Dude, seriously Huck? We already have the obligatory teeth-falling-out nightmares, we really didn't need your serial killer-slash-torturer persona to contribute. Also, that's really not the correct usage of YOLO.
Maybe we're naive, but do we really have the technology to implant tracking devices in humans? That's some dystopian ish right there.
Okay, we can't be the only ones who felt the sexual tension between Jake and Fitz in the oval office. Two tall, handsome, brooding men metaphorically fighting for the same woman? Steamy.
"If you think I enjoy killing then you don't know me very well. Condone at times, accept as necessary, but I get no enjoyment out of ending a life." That may have been the first time we even got a hint of not despising Rowan.
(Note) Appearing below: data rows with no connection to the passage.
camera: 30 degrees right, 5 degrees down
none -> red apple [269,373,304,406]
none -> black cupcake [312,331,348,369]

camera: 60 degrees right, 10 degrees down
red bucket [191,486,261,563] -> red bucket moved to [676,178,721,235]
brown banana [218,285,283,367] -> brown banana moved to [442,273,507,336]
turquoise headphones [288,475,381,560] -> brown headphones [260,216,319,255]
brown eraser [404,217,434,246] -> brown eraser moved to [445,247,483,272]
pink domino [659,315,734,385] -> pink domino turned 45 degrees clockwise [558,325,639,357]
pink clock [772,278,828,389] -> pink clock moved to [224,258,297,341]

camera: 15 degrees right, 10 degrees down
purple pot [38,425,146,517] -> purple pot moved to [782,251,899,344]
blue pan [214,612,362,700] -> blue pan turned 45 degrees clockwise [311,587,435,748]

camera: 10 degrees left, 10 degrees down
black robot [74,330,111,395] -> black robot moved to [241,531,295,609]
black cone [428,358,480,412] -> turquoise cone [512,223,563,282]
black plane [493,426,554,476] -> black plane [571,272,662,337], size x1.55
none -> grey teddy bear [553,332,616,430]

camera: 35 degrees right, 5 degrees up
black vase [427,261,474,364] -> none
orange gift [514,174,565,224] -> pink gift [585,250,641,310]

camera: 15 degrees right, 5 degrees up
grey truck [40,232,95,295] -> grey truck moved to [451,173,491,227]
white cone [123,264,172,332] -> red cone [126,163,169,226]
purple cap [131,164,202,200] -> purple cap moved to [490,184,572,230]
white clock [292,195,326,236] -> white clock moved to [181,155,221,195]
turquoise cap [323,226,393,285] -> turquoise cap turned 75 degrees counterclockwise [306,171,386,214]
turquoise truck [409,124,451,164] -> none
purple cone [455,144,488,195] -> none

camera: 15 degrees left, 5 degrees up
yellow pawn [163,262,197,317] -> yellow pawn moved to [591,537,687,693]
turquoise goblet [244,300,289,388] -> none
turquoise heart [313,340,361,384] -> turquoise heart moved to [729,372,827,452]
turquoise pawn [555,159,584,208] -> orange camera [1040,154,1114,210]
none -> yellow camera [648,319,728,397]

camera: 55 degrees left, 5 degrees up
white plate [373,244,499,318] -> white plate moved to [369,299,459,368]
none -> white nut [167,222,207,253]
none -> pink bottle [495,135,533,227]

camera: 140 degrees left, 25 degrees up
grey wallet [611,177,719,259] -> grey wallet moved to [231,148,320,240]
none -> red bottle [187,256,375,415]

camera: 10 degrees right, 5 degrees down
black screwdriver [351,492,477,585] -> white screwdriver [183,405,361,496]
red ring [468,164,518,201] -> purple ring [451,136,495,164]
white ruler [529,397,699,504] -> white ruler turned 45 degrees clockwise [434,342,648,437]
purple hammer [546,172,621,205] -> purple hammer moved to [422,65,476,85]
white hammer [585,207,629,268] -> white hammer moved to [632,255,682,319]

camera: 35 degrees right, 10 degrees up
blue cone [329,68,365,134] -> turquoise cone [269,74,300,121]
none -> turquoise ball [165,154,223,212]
We don't even know where to begin with this whole James-Cyrus thing. Get a dang divorce already! You hate each other!
"I just wanted to hear your voice and talk about jam." That might be the most genuinely romantic and sentimental thing Liv's ever said. In fact, we think we're going to make it our new catch phrase.
Oh snap, here come the waterworks. Thanks Liv and Liv's mom.
Wow. Just, wow. We get the whole kill-'em-with-cliff-hangers thing that Scandal embraces so much, but sometimes we wonder if it's a wee bit overkill. So much happened in the last three minutes that we already forgot what we're supposed to be mystified by.